EL DINERO
Las megatiendas chinas toman las provincias y ponen al comercio dominicano a correr
Santo Domingo. – Las grandes tiendas de capital chino continúan expandiéndose por la República Dominicana y han llevado la competencia comercial a nuevas dimensiones, con establecimientos de miles de metros cuadrados que combinan en un mismo espacio productos para el hogar, ferretería, ropa, belleza, tecnología y electrodomésticos.
El fenómeno ya no se concentra en Santo Domingo. Ciudades del Cibao, el este, el sur y la Línea Noroeste han visto crecer este modelo de negocio, que apuesta por amplios locales, variedad de productos, grandes inventarios y precios competitivos.
En San Francisco de Macorís, Macorisano Gran Mall ocupa unos 23,000 metros cuadrados, mientras que en La Vega, El Exitazo se acerca a los 16,000 metros cuadrados. En otras provincias también han surgido establecimientos de diferentes tamaños que buscan captar consumidores que anteriormente debían trasladarse a Santo Domingo para encontrar una oferta comercial más amplia.
Una de las principales ventajas de estas grandes superficies es su capacidad para comprar mercancías en grandes volúmenes, reducir costos unitarios y mantener una oferta diversificada. También cuentan con redes empresariales y familiares que facilitan información sobre proveedores, financiamiento, logística e inmuebles.

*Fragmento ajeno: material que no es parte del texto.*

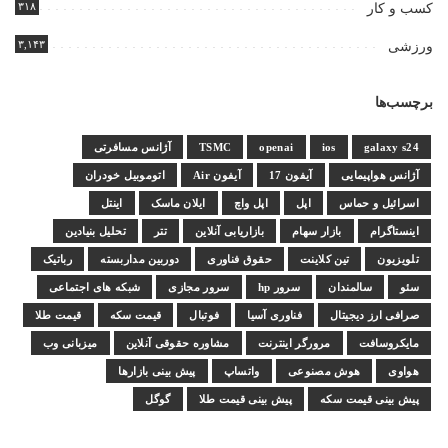
۳۱۸
کسب و کار
۳,۱۴۳
ورزشی
برچسب‌ها
galaxy s24
ios
openai
TSMC
آژانس مسافرتی
آژانس هواپیمایی
آیفون 17
آیفون Air
اتوموبیل خودران
اسرائیل و حماس
اپل
اپل واچ
ایلان ماسک
اینتل
اینستاگرام
بازار سهام
بازاریابی آنلاین
تتر
تحلیل بنیادین
تلویزیون
تین کلاینت
حقوق فناوری
دوربین مداربسته
رباتیک
سئو
سالمندان
سرور hp
سرور مجازی
شبکه های اجتماعی
صرافی ارز دیجیتال
فناوری آسیا
فوتبال
قیمت سکه
قیمت طلا
مایکروسافت
مرورگر اینترنت
مشاوره حقوقی آنلاین
میزبانی وب
هواوی
هوش مصنوعی
واتساپ
پیش بینی بازارها
پیش بینی قیمت سکه
پیش بینی قیمت طلا
گوگل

Para los comerciantes dominicanos, esta expansión representa una competencia importante, especialmente en materia de precios, inventario y variedad. Sin embargo, el debate no se centra únicamente en el origen de los inversionistas, sino en la necesidad de que todos los negocios operen bajo las mismas normas y obligaciones.
En Santiago, José Reinoso, presidente de la Asociación de Empresas del Centro Histórico, estima que cerca del 30 % de los edificios de esa zona se ha convertido en negocios de capital chino. El dirigente comercial sostiene que la preocupación del sector está relacionada con las condiciones de competencia y el cumplimiento de las regulaciones.
En Puerto Plata, comerciantes también han advertido sobre el crecimiento de estos establecimientos, mientras que en Higüey operan varias tiendas de gran tamaño y amplio surtido.
La expansión llega igualmente al sur del país. En Barahona, OMA ocupa alrededor de 2,000 metros cuadrados distribuidos en tres niveles, y la presencia de estos comercios ha convertido a la ciudad en un punto de atracción para consumidores de otras provincias de la región.
El fenómeno también se observa en la Línea Noroeste, donde se han identificado establecimientos vinculados a propietarios o capital chino en Valverde, Santiago Rodríguez y Dajabón.
Empresarios de origen chino consultados sostienen que buena parte de la expansión se apoya en recursos propios, sociedades y préstamos entre familiares y amigos. Mars Wang, empresario con varios establecimientos en La Romana, explicó que los comerciantes recién llegados suelen recibir orientación de personas de su misma comunidad que ya conocen el mercado dominicano.
Wang también señaló que sus negocios se abastecen mediante una combinación de compras a proveedores dominicanos, importaciones directas desde China, adquisiciones a importadores mayoristas y pedidos a fábricas.
Mientras tanto, el comercio dominicano enfrenta desafíos que van más allá de la competencia extranjera, entre ellos el acceso limitado al crédito, menores volúmenes de compra, inventarios reducidos y dificultades logísticas.
Ante este escenario, especialistas plantean que los negocios nacionales pueden apostar por la especialización, el servicio al cliente, las garantías, el servicio posventa, la digitalización y las compras asociativas para aumentar su capacidad de negociación.
La expansión de las grandes superficies también está modificando la dinámica urbana de varias ciudades. Su tamaño y variedad convierten estos establecimientos en puntos de destino capaces de atraer consumidores desde otros sectores y municipios, generando mayor movimiento comercial y vehicular.
A esto se suma el crecimiento de plataformas digitales internacionales, que ofrecen otra alternativa para los consumidores y aumentan la presión sobre los comercios tradicionales.
Las autoridades, por su parte, enfrentan el reto de garantizar que el desarrollo de estos establecimientos cumpla con las normas de uso de suelo, laborales, comerciales y administrativas, independientemente del origen de sus propietarios.
La expansión de las megatiendas de capital chino se ha convertido así en uno de los cambios más visibles del comercio dominicano. Para los consumidores significa más opciones y competencia; para los negocios locales, un desafío que podría acelerar la modernización de un sector obligado a reinventarse.